Xie Qingcheng terdiam.
"... Ge, maafkan aku." Saat He Yu melihat Xie Qingcheng masih tidak merespons setelah sekian lama, ia terhenti sejenak, lalu tiba-tiba mengucapkan kata-kata itu padanya.
"... Aku tidak harus melakukan hal semacam ini denganmu... Jika kau lelah, atau sedang tidak ingin... kau bisa memberitahuku, oke? Aku tidak akan memaksamu lagi.
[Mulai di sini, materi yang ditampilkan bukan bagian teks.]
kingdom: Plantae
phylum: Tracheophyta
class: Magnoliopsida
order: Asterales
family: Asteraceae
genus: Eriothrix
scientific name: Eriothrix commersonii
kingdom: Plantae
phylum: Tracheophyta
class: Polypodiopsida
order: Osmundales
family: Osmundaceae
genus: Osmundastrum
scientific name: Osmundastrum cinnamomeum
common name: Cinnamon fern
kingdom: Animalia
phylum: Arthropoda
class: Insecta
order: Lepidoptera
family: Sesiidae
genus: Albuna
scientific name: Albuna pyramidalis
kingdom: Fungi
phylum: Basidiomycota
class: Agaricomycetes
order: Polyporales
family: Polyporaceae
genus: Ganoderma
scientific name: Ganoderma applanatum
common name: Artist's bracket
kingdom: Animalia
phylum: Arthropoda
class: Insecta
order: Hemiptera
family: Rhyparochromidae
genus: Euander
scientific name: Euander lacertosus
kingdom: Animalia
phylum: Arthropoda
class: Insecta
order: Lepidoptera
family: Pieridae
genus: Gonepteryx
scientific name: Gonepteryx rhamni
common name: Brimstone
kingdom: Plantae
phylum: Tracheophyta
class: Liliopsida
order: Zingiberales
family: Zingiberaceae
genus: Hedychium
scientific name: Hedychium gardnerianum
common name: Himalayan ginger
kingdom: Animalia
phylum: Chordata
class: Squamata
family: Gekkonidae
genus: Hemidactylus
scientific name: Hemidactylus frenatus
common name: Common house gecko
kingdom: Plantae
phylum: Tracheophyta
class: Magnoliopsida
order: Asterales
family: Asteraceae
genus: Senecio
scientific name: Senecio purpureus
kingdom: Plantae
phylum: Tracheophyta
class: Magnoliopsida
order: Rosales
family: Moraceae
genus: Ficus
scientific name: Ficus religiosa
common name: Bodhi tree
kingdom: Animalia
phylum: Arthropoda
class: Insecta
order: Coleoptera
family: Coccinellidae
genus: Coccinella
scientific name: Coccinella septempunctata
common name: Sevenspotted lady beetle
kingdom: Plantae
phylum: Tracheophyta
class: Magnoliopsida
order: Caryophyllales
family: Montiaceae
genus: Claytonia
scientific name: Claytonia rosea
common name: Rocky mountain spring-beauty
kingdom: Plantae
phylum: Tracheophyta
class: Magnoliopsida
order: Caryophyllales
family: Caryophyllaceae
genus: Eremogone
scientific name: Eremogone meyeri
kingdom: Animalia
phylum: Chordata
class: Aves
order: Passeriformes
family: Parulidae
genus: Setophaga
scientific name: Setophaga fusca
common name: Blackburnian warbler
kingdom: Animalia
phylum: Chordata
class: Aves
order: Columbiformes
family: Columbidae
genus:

Jangan menatapku seperti itu, boleh?"
Pemuda itu bangkit dari tempatnya.
"Aku... aku akan pergi ke studiomu untuk mengerjakan tugasku... Aku akan menutup pintunya agar kau bisa beristirahat dengan baik... Aku tidak akan memaksamu, aku hanya ingin kau tetap bersamaku..."
"Kau tidak..." Suara He Yu bergetar sedikit di akhir kalimatnya; terdengar putus asa, sedih, dan bingung. Nada emosional dalam suaranya membuat hati Xie Qingcheng kembali bergetar tanpa alasan yang jelas.
Lalu, dengan suara tersedak, He Yu berbisik—
"... Xie Qingcheng, jangan takut padaku."